Durch die Wahl rückten zwei Personen aus der Kim-Familie in den Fokus der Aufmerksamkeit. Zum einen wurde darüber spekuliert, ob Kim Kyong Hui, Kim Jong Uns Tante und Witwe des im Dezember hingerichteten Jang Song Thaek, wieder in die Oberste Volksversammlung einziehen würde. Es wurde zwar eine Frau desselben Namens gewählt, aber Experten glauben nicht, dass es sich dabei um Kims Tante handelt. Inzwischen wird davon ausgegangen, dass Kim Kyong Hui schwer erkrankt oder bereits vor Wochen verstorben sei. Die andere Person ist Kim Yo Jong, die jüngere Schwester Kim Jong Uns, die ihren Bruder zur Wahl begleitete und damit ihren ersten offiziellen Auftritt in den nordkoreanischen Medien hatte. Sie wurde als letzte in einer Reihe “höherer Funktionäre des Zentralkomitees der Partei der Arbeit Koreas” genannt. Vorher war sie zwar schon häufiger in den Medien zu sehen, wie bei der Beerdigung ihres Vaters oder der Eröffnung eines Vergnügungsparks, wurde aber nie namentlich erwähnt. Möglicherweise ist sie für die Organisation der Auftritte und “Vor-Ort-Anleitungen” ihres Bruders verantwortlich.

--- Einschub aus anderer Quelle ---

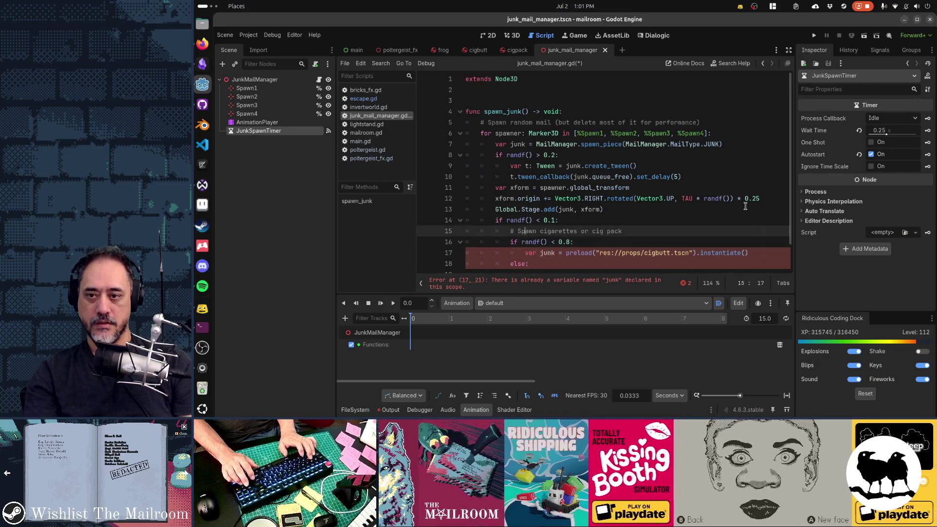
{"action": "key", "text": "Home"}
{"action": "key", "text": "Up"}
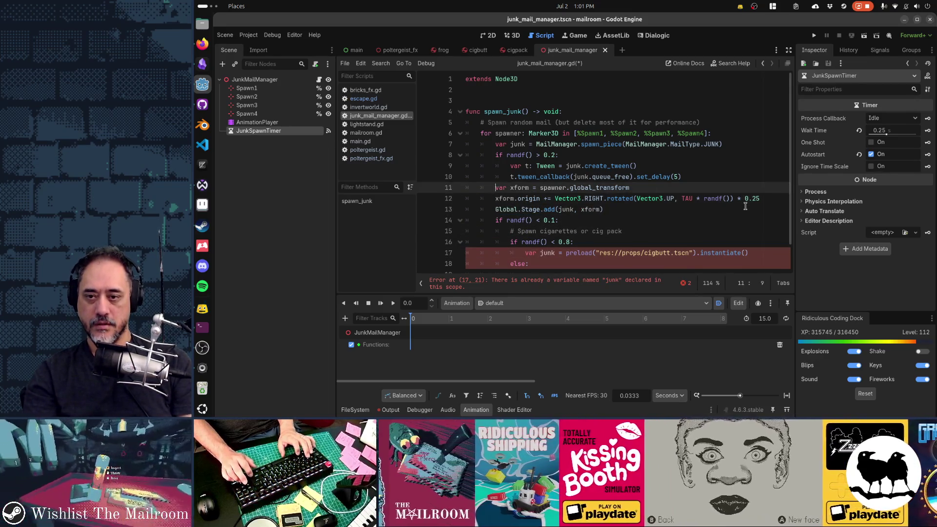
{"action": "key", "text": "shift+Down"}
{"action": "key", "text": "shift+Down"}
{"action": "key", "text": "shift+Down"}
{"action": "key", "text": "Down"}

New Focus International stellt noch eine ganz andere Funktion der Wahlen in Nordkorea dar – vielleicht sogar die wichtigste: Vor der Wahl sollen Mitarbeiter und Agenten der Staatssicherheit die Wohnungen der registrierten Wähler aufsuchen, um ihren Wohnort zu verifizieren oder den möglichen Verbleib eines Bürgers zu klären. Für die Familien, von denen ein Mitglied nach China oder Südkorea geflohen ist, wird diese Zeit sehr kritisch. Wenn sie sonst die Agenten bestechen oder sagen konnten, die Person sei gerade in einer anderen Region des Landes, sei dies während der Wahl nicht möglich. Nur in Notfallsituationen könne man in einem Wahlkreis außerhalb des Wohnsitzes seine Stimme abgeben. Daher dient die Wahl als Volkszählung und dazu, den Verbleib von “vermissten” Personen aufzuklären. Sie soll auch dazu benutzt werden, Menschen zurück ins Land zu locken: Wenn die Person aus China zurückkommt und zur Wahl erscheint, würde die Partei alles verzeihen. Oder es werden gleich Drohungen ausgesprochen: Wenn die Person nicht zur Wahl erscheint, müsse die Familie die Konsequenzen dieses Landesverrats tragen.

SARAM e.V.i.G.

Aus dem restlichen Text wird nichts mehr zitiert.